3. Get the best slow motion shots
You can slow a clip down in any video software, but if the frames aren’t there then you will lose quality and it will look fuzzy. If you know you want to use slow motion, make sure you have the frame rates maxed for the resolution you are shooting at.
This fantastic video from Waterlust shows and explains this very well*.
*We do not recommend using the WVGA setting for anything other than films to do not intend to ‘edit properly’ as although you get super slow-mo, the quality and size is not ideal.
4. A polariser is the best accessory you can buy
A polariser does 3 main things, cuts out glare (especially useful on water), saturates colours and improves skies.
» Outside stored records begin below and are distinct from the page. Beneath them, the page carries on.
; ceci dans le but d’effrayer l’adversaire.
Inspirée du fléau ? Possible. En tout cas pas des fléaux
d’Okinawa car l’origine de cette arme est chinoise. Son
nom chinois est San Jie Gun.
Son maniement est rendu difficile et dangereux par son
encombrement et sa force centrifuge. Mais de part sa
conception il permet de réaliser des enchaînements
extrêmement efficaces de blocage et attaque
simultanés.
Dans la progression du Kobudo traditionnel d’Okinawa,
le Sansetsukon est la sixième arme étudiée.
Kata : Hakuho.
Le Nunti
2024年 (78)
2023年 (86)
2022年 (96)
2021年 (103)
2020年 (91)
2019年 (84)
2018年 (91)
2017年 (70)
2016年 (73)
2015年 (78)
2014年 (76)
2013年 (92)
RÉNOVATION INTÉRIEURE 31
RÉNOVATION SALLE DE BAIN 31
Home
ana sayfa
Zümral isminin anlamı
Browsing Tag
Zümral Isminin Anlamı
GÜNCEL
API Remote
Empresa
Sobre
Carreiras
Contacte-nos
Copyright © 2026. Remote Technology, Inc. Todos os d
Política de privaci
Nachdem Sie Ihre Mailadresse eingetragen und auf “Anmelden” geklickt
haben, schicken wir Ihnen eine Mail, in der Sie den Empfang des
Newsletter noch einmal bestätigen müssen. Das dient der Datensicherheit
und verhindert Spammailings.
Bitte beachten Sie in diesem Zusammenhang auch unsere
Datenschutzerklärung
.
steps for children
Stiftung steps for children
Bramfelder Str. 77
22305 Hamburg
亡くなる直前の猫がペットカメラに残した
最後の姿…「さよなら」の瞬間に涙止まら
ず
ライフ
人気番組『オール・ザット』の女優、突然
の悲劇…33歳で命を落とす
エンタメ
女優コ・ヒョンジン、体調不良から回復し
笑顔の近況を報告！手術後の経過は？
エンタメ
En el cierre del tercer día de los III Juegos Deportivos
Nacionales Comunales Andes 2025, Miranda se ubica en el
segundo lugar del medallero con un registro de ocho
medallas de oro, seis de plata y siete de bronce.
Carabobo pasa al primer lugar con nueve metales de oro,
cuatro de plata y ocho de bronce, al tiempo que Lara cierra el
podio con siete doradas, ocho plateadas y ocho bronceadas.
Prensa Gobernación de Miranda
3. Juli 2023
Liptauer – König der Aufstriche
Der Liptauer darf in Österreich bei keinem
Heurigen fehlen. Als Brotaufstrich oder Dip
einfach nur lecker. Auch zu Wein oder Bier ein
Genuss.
Ok, technically it does more than this, but lets keep this simple.
Polarisers cost from €20 – €200 and you do not have to buy the most expensive, but of course the better the quality the more your shot will be improved. You can find a huge selection of polarizers on Amazon and most GoPro accessories shops.
5. keep your lens clean and always carry a ‘dry object’
This may sound obvious, but how many of us have landed the trick, been super stoked to have it on camera only to realise that there is a giant drop of water on the lens.
Just because the GoPro goes in water, does not mean it HAS to go in the water. If you keep your lens clean and dry you will get much better shots, and for the person standing in the water this can be as simple as keeping a dry t-shirt around your neck of a small dry cloth under your hat.
6. Sunlight changes everything
Film and photography is nothing without light. It is the key element. Use it to your advantage as everything looks better in sunlight. If the sun goes behind a cloud for a moment, wait for it to come back before continuing to shoot and try and plan your shoot times.
7. The Golden Hours
They are called the golden hours because of the colour of the light and the fact that they are the perfect time to get the best shots. You want the sun in front or behind you in an ideal world, not over your head, and the best time for this is sunrise and sunset.
Get up early, or stay out late, but if you want the best colours and most amazing shots, these are the times to shoot.
8. White Balance is not a scary concept.
White Balance adjusts the overall colour tone of videos. This can be especially useful if you want to warm up your image a little due to overcast conditions (6500k) or add a better balance to very bright sunny days (5500k).
- 3000K (for use in warm light, eg. incandescent, sunrise/sunset)
- 5500K (for use in slightly cool light, eg. cool fluorescent, average daylight)
- 6500K (for use in cool light, eg. overcast conditions)
- Native (HERO4 Only) (Industry standardised optimised colour)
9. Framing is Very Important
Spend some time thinking about where your subject is in relation to the light and you. if the sun is behind you ask the rider to ride downwind of you so you have the sun shining onto them and you in-between. Shooting into the sun can make for great effects, but usually you want your subjects well lit so the order should be Sun > You > Them.
Also think about what your shot will look like, even without a screen on your GoPro, think about the frame and avoid just wildly waving the selfie stick in their direction and hoping for the best.
10. Mark/HiLight your clips with the settings button or hand signals.
It takes hours of footage to make a short film of a few minutes, and sorting through that footage can take a while. On the new GoPro’s you can press the ‘settings’ button while filming to ‘HiLight’ a point in the footage. Perfect after your subject has just landed the perfect trick or you want to remember a specific shot.
If you have an older GoPro, you can use hand signals, …a thumbs up in front of the camera held for 5 seconds will be very easy to find when scrubbing the footage.